Chaplain Maternowski landed with a group of paratroopers near the town of Picauville (about five miles west of Ste. Mère-Église) in the hamlet of Gueutteville. A company of German infantry occupied the town in April 1944 and engaged the American forces.
Soon after landing, Fr. Maternowski discovered a crashed American glider near the town with multiple wounded troopers. Along with a medic, Fr. Maternowski gathered all the wounded they could find and brought them to the hamlet’s café-grocery store owned by Jules Thouroude. Amidst the still-raging battle, however, the small aid station was quickly overwhelmed.

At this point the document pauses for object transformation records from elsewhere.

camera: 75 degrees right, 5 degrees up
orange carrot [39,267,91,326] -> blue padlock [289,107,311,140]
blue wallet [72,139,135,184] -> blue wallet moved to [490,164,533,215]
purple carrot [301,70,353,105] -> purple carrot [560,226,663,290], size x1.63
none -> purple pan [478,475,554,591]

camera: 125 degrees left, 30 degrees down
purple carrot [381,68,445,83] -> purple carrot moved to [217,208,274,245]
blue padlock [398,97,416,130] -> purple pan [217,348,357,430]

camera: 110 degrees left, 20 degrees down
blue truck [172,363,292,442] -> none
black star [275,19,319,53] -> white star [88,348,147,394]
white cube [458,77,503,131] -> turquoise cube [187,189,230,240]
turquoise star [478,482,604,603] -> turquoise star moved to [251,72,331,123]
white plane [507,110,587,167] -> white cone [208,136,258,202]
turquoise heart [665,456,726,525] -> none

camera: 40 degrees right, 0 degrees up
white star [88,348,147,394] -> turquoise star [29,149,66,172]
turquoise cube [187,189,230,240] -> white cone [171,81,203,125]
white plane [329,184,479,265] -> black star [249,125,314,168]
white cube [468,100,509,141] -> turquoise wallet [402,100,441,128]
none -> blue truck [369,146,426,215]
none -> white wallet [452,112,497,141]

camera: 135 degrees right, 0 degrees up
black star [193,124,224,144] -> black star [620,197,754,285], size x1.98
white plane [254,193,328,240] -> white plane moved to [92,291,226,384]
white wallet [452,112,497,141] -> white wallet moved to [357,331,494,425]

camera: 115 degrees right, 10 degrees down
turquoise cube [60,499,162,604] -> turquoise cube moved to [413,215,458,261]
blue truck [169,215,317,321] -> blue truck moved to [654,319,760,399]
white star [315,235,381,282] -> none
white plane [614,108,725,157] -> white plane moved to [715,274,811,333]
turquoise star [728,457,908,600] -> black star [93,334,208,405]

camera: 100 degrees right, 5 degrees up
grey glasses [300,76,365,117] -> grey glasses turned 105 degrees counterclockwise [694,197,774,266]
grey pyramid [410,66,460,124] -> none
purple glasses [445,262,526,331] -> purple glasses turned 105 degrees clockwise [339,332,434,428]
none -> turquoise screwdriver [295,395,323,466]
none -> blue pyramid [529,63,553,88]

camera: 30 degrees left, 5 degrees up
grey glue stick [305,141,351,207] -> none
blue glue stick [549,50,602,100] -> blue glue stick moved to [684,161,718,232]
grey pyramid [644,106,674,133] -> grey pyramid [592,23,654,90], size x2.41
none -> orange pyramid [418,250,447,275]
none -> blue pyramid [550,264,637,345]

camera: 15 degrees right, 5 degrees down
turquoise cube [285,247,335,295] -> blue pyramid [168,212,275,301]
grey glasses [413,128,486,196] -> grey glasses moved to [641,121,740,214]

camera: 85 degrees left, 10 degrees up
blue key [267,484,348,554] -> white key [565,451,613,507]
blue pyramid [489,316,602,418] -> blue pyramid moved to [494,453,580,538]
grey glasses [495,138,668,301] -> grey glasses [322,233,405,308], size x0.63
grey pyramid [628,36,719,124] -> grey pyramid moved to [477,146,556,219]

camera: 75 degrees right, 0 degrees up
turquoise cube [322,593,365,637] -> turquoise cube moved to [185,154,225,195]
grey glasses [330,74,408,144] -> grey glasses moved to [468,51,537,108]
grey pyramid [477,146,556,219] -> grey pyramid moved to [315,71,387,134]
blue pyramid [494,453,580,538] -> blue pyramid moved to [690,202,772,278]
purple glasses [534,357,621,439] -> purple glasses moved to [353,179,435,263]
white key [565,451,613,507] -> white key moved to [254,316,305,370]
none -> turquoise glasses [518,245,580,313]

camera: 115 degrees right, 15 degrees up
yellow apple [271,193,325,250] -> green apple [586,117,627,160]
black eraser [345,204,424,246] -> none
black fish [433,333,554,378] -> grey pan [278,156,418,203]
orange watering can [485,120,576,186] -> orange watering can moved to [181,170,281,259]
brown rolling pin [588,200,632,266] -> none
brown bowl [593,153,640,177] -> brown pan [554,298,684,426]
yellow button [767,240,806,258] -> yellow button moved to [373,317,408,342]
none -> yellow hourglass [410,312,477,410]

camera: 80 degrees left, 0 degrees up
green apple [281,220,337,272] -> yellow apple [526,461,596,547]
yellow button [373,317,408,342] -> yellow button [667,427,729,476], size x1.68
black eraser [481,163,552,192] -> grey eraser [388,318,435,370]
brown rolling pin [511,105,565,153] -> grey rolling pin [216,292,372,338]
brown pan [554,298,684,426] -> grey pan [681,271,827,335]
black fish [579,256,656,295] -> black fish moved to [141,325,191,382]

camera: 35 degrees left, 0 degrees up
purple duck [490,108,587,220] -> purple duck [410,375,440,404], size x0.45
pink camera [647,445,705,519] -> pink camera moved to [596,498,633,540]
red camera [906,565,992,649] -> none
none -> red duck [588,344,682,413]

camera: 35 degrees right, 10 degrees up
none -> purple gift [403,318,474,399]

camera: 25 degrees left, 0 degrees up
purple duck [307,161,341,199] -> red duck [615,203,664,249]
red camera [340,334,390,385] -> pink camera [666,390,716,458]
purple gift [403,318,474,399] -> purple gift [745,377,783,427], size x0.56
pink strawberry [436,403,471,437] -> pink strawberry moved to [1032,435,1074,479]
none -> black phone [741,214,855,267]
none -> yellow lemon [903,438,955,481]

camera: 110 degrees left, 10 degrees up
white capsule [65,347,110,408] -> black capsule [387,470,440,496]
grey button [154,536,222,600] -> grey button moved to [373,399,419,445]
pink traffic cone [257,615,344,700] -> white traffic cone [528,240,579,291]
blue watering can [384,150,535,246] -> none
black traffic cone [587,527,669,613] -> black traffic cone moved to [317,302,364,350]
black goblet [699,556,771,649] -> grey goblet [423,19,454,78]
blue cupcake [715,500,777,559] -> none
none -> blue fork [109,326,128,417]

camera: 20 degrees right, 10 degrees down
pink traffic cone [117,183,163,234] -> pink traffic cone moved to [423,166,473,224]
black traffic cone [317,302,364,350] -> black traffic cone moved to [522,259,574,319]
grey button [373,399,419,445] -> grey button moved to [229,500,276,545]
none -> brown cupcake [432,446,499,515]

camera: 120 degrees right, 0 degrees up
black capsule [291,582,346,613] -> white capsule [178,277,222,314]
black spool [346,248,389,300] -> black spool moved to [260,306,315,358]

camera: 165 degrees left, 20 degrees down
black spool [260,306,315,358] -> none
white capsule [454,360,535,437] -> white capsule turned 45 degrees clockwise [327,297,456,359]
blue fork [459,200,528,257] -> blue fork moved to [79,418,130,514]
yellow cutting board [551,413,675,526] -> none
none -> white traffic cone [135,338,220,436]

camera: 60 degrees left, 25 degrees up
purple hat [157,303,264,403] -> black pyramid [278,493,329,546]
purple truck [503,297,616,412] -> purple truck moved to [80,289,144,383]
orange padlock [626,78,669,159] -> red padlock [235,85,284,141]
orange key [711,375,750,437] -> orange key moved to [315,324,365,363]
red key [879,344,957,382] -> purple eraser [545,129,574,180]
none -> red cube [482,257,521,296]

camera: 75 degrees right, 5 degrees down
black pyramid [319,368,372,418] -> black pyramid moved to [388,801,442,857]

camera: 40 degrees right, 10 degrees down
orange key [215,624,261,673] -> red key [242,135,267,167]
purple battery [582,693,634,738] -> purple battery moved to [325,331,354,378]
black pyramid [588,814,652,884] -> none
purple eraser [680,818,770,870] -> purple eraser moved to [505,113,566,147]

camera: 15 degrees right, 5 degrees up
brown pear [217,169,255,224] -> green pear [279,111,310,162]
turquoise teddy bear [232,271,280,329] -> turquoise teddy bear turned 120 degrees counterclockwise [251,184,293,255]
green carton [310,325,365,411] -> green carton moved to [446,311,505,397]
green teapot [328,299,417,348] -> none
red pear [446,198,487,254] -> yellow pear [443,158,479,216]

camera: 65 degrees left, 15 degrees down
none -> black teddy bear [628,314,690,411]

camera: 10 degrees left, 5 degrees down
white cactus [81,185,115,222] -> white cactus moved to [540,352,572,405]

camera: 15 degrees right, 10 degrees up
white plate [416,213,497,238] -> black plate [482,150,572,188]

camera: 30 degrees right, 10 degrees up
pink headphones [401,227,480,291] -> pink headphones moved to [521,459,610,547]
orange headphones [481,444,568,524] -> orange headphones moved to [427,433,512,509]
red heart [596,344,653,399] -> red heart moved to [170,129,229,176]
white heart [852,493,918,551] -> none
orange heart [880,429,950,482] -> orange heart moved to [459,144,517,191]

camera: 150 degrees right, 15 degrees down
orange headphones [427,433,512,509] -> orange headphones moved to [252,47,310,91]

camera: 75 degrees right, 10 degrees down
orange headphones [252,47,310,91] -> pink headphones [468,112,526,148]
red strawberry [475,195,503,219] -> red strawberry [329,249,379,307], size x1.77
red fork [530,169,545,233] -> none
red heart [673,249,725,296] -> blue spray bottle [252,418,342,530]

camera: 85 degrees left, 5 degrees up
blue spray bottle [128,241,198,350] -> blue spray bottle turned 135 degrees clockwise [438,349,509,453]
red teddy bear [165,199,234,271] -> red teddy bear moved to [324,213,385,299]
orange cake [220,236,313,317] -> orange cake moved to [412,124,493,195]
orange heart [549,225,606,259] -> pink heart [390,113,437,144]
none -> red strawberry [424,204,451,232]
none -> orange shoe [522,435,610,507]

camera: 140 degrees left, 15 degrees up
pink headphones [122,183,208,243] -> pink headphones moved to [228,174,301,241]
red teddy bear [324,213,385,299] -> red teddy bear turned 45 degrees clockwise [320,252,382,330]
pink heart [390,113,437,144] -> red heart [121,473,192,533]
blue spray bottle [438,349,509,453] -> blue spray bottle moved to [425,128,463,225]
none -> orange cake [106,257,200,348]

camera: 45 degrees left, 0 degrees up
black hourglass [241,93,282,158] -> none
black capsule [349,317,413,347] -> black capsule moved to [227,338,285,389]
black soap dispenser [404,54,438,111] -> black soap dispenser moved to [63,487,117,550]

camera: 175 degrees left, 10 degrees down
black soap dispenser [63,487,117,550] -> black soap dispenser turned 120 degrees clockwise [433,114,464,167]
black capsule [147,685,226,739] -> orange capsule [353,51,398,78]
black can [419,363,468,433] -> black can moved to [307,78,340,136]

Chaplain Maternowski came up with a heroic and dangerous plan: to cross into German territory and suggest that the enemy forces create a combined aid station in a house at the end of the village to minister to wounded soldiers from both sides. Despite protestations against his idea, Fr. Maternowski, according to eyewitness Louis Marion (then a seventeen-year-old boy), walked to the German positions with his helmet attached to his belt. Surprisingly, a German medical officer listened to his plan and agreed to walk back with the priest to assess the situation.
Verifying the accuracy of Fr. Maternowski’s report, the German medic indicated he needed to return to his own lines. Fr. Maternowski decided to escort the German officer. After seeing the medic safely back to German positions, the priest began his walk back to American positions.
Although helmetless and wearing a white Red Cross armband and his chaplain’s insignia, Fr. Maternowski was shot dead by a German sniper. He was the only U.S. military chaplain killed on D-Day (and one of twenty-five Catholic chaplains to die in the Second World War). Due to German resistance in the area, it was several days before American soldiers from the 90th Infantry Division recovered Fr. Maternowski’s body and buried it on Utah Beach. Several years later his remains were returned to the United States and reinterred at the Conventual Franciscan Friar Cemetery in South Hadley, Massachusetts.
The men of the 508th Parachute Infantry Regiment suffered greatly during the Normandy campaign. The unit fought German forces for thirty-three days and suffered a 52 percent casualty rate (killed, wounded, and missing in action). Among those killed was their beloved Catholic chaplain, Fr. Ignatius Maternowski, who clearly illustrated his devotion and service to others in his final day of life on Earth.
Although not well-known even among Catholics, Fr. Maternowski’s sacrifice remains in the minds of the people of Gueutteville, who erected a memorial to him. The Franciscan Friars (Conventual) of the Our Lady of Angels Province has opened his cause of canonization.